İşte bunlar veliler ve nebilerdir.

Ben Yarana:
İçinizde mana gelinleri yüz gösterip, sırlar açıklayınca sakın ha!
Yabancılara bunu söylemeyin, anlatmayın ve bizim sözümüzü de herkese demeyin
Diye vasiyet ediyorum.

Çünkü hikmeti ehli olmayana vermeyin, bunu yaparsanız o hikmete zulmetmiş olursunuz.

Onu ehlinden de nen etmeyin, o zaman da onlara kötülük etmiş olursunuz.”
(Hadis)

Senin eline bir güzel veya bir sevgili geçse ve:
“ Beni kimseye gösterme, ben seninim” diye evine gizlense, sen onu pazarlarda dolaştırıp:

“ Gel de şu güzele bak!” diye herkese gösterirsen doğru olur mu?
Yakışık alır mı?

Esasen bu, sevgilinin de hiçbir zaman hoşuna gitmez.
Senden nefret edip, onlara gider.
Yüce Tanrı bu sözleri onlara haram etmiştir.

Cehennemdekiler cennetliklere:
Ulu Tanrı’nın size vermiş olduğu yiyeceklerden ve bağışlamış olduğu şeylerden sadaka verin.

Ve biz kulların gönlünü almak için bir şeyler bağışlayın.
Toprağın, cömertlerin kâsesinin artığından nasibi vardır(Mısra)

Biz ateş içinde yanıyoruz, eriyoruz, o meyvelerden bize biraz (Verseniz) veya cennetin o tatlı suyundan birazcık canımıza serpseniz ne olur sanki?
(Araf suresi 50) dediler.

Cennettekiler:
Tanrı bunu size haram etmiştir.
Bu nimetin tohumu öbür dünyada idi, siz bunu orada ekmediniz, çalışmadınız.

Bu tohum, doğruluk, iman ve iyi işlerdi.
Şu halde burada ne toplayacaksınız?

Eğer biz onu lütfen size saçarsak, Tanrı bunu size haram etmiş olduğundan, boğazınızı yakar, gırtlağınıza takılır kalır, aşağı inmez.

Kesenize koysanız keseniz yırtılır, o da yere düşer.” Karşılığını verdiler.

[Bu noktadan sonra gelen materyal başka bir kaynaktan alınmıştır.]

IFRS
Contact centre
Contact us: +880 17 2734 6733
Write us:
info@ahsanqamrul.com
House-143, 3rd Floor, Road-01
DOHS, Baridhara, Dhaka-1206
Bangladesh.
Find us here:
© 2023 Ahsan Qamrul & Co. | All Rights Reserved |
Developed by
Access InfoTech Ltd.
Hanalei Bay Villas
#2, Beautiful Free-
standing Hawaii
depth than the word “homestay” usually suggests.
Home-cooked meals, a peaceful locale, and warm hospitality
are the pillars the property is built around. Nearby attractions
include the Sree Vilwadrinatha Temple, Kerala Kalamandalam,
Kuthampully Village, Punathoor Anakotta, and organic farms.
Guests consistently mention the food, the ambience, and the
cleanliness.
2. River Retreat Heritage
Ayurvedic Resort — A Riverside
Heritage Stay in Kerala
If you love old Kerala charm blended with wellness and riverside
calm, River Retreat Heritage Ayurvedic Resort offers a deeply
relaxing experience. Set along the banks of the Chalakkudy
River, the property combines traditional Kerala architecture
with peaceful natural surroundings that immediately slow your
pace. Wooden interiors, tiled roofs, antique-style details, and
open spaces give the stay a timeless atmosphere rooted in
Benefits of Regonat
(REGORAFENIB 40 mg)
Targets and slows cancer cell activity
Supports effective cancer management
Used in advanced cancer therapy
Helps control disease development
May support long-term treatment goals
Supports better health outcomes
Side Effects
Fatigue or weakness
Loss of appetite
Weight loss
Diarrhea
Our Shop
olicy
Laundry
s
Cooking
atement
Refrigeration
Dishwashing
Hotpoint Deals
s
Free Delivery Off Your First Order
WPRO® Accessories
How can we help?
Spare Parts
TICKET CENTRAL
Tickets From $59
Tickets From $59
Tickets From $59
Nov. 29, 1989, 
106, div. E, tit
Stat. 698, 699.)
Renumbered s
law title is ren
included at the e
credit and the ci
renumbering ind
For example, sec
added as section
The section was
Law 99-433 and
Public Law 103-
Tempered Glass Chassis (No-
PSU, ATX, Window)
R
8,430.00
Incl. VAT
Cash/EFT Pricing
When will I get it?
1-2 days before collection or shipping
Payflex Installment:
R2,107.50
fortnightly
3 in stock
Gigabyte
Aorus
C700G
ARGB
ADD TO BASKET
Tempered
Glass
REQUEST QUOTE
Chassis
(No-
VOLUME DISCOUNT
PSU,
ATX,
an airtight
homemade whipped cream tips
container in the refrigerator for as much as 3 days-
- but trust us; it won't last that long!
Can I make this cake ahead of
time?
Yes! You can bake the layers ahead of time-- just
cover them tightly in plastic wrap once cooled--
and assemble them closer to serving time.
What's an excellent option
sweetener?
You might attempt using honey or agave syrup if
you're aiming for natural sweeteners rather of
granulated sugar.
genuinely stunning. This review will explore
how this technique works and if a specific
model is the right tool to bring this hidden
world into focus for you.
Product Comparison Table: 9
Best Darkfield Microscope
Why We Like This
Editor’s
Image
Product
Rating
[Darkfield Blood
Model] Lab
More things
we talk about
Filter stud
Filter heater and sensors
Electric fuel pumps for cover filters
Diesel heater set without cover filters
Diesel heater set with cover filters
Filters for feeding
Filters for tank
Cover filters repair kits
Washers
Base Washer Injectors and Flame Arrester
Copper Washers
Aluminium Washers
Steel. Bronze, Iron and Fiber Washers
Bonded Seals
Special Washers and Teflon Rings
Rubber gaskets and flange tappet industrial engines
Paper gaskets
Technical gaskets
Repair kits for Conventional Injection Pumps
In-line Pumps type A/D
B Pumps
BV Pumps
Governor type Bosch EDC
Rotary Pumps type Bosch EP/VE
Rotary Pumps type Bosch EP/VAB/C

Mustafa’nın (Tanrı’nın salât ve selamı üzerine olsun) huzuruna iki yülü adamlardan ve yabancılardan bir gurup geldi.

Peygamber ashaba (Yakınlar) dinin sırlarını anlatıyor, eshab (Yakınlar) da Mustafa’nın methiyle meşgul oluyorlardı.

Peygamber ashabına (Yakınlarına)  işaret ederek:
Kaplarınızın ağızlarını kapayınız
(Hadis) buyurdu.

Bu testilerin, kâselerin, tencerelerin ve küplerin ağızlarını kapatınız, kapalı tutunuz.

Çünkü pis ve zehirli hayvanlar vardır, Allah esirgesin!
Bunlar testilerinize düşmesinler, siz bilmeden ondan su içersiniz, o zaman size zararı dokunur.

(Mevlana Hazretleri onlara bu şekilde:
Yabancılardan hikmeti gizleyiniz, onların önünde dilinizi tutunuz, ağzınızı kapatınız.
Çünkü onlar faredir.
Bu hikmete layık değillerdir,” buyurmuştur.

(Mevlana Hazretleri) Yine buyurdu ki:
O, bizim yanımızdan giden Emir, sözümüzü anlamamakla beraber, kendisini şöyle böyle Hakk’a davet ettiğimizi biliyordu.

(Biz de) onun yalvarışını, tasdik yerine başını sallamasını, aşk ve sevgisini, (Söylediğimizi) anladığının alameti olarak kabul edelim.

Mesela bu, şehre gelince ezan sesi duyan köylü, ezanın manasını etraflıca bilmese de, bununla ne demek istendiğini anlar.

                     ***
FİHİ MAFİH MEVLANA HAZRETLERİ
Maarif basımevi 1954
Çeviren Meliha Ülker TARIKAHYA

                     ***
Neler öğrendik:

1.   Bütün işaretlerin bir Tanrı’da birleşmek ve insanlar olarak bir araya gelmek için uğraşmamız lazım geldiğini öğrendik.

2.   Sözü görünüş doğrularsa inanç oluşacağını öğrendik.

3.   Dinin özel bilgilerinin yabancılara açıklanmaması gerektiğini öğrendik.